The APA Ethics Office provides the full Ethical Principles of Psychologists and Code of Conduct electronically on its website in HTML, PDF, and Word format. You may also request a copy by emailing or calling the APA Ethics Office (202-336-5930). You may also read "Ethical Principles," December 1992, American Psychologist, Vol. 47, pp. 1597–1611.

Appeals Process

Manuscripts Rejected Without Review

Authors of manuscripts rejected without review may appeal the decision to the Editor-in-Chief, requesting a reconsideration of the decision. If that appeal is rejected but the author believes the decision is inappropriate, the author may appeal to the Executive Committee of the American Psychology-Law Society (AP-LS), APA Division 41.

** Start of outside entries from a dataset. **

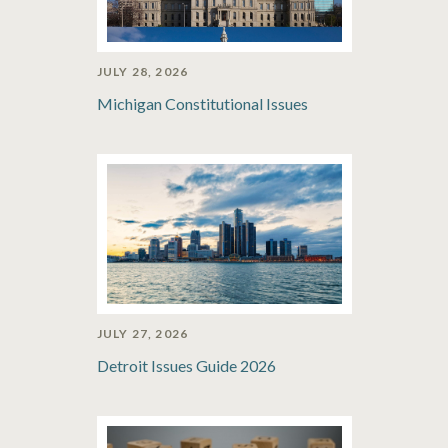
JULY 28, 2026
Michigan Constitutional Issues
JULY 27, 2026
Detroit Issues Guide 2026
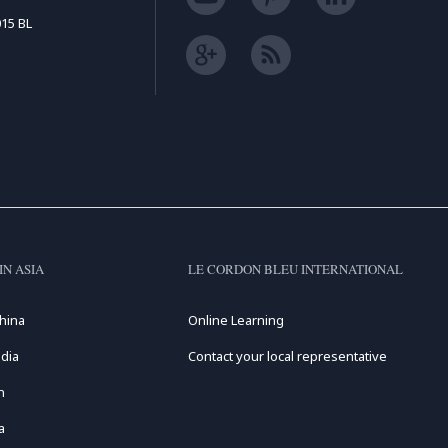
15 BL
IN ASIA
LE CORDON BLEU INTERNATIONAL
hina
Online Learning
dia
Contact your local representative
n
a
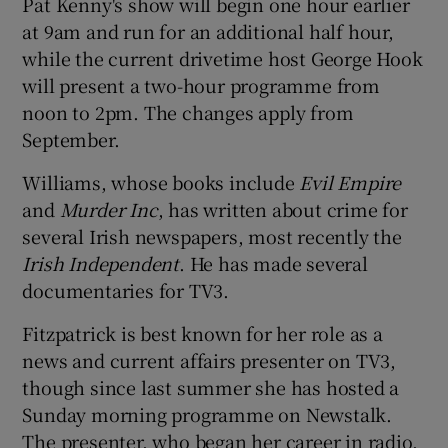
Pat Kenny's show will begin one hour earlier
at 9am and run for an additional half hour,
while the current drivetime host George Hook
will present a two-hour programme from
 window
noon to 2pm. The changes apply from
September.
Show Sponsored sub sections
Williams, whose books include
Evil Empire
and
Murder Inc
, has written about crime for
several Irish newspapers, most recently the
Irish Independent
. He has made several
documentaries for TV3.
Fitzpatrick is best known for her role as a
news and current affairs presenter on TV3,
though since last summer she has hosted a
Sunday morning programme on Newstalk.
The presenter, who began her career in radio,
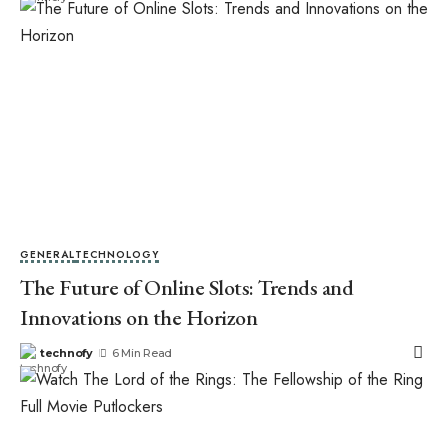
GENERAL
TECHNOLOGY
The Future of Online Slots: Trends and
Innovations on the Horizon
technofy
6 Min Read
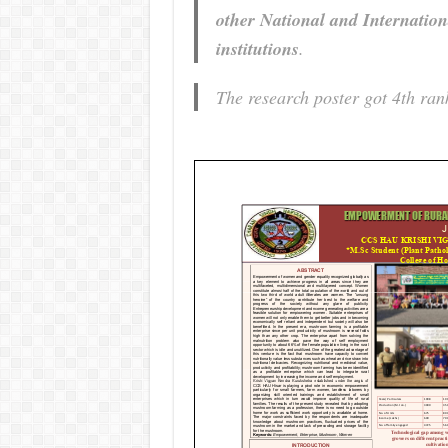
other National and Internation
institutions
.
The research poster got 4th rank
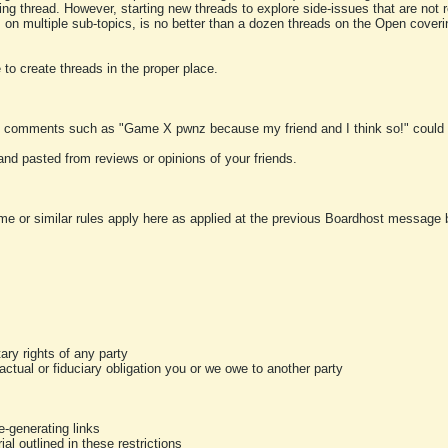
ting thread. However, starting new threads to explore side-issues that are not r
 on multiple sub-topics, is no better than a dozen threads on the Open cover
to create threads in the proper place.
y comments such as "Game X pwnz because my friend and I think so!" could b
and pasted from reviews or opinions of your friends.
me or similar rules apply here as applied at the previous Boardhost message boa
tary rights of any party
ractual or fiduciary obligation you or we owe to another party
-generating links
al outlined in these restrictions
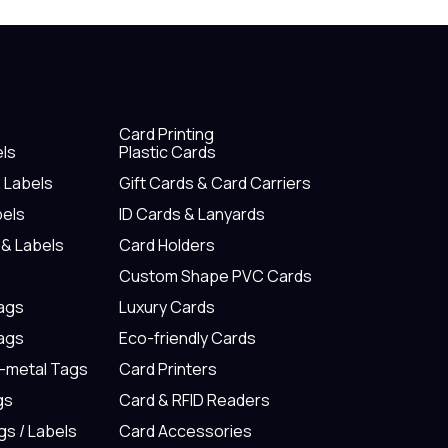
Card Printing
els
Plastic Cards
& Labels
Gift Cards & Card Carriers
bels
ID Cards & Lanyards
 & Labels
Card Holders
Custom Shape PVC Cards
Tags
Luxury Cards
Tags
Eco-friendly Cards
n-metal Tags
Card Printers
gs
Card & RFID Readers
gs / Labels
Card Accessories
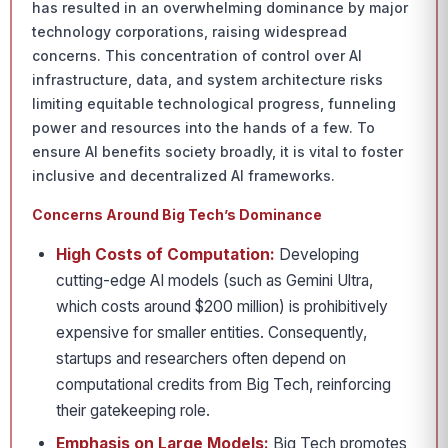
has resulted in an overwhelming dominance by major
technology corporations, raising widespread
concerns. This concentration of control over AI
infrastructure, data, and system architecture risks
limiting equitable technological progress, funneling
power and resources into the hands of a few. To
ensure AI benefits society broadly, it is vital to foster
inclusive and decentralized AI frameworks.
Concerns Around Big Tech’s Dominance
High Costs of Computation:
Developing
cutting-edge AI models (such as Gemini Ultra,
which costs around $200 million) is prohibitively
expensive for smaller entities. Consequently,
startups and researchers often depend on
computational credits from Big Tech, reinforcing
their gatekeeping role.
Emphasis on Large Models:
Big Tech promotes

Manuscripts Rejected After Peer Review

An author wishing to appeal a manuscript should direct the editorial appeal first to the associate editor who made the rejection. If the associate editor declines to further consider the manuscript, or the associate editor does a second review of the manuscript and still rejects it, the author may appeal next to the Editor-in-Chief. If the Editor-in-Chief believes the appeal has merit, the manuscript may be reassigned to a new associate editor for independent re-review. If the Editor-in-Chief rejects the appeal, the author may request that the appeal and the manuscript be sent to the Executive Committee of the American Psychology-Law Society (AP-LS), APA Division 41.

Rejected Comments

Decisions on comments are final and cannot be appealed.

Other Information

Special Issues
  • Police-Induced Confessions

    A Scientific Review Paper and Commentaries of the American Psychology–Law Society (AP–LS), APA Division 41, originally published in Law and Human Behavior, Vol. 34, No. 1, February 2010. This collection reviews the literature on police interrogation and confession and distills from it important insights and policy recommendations.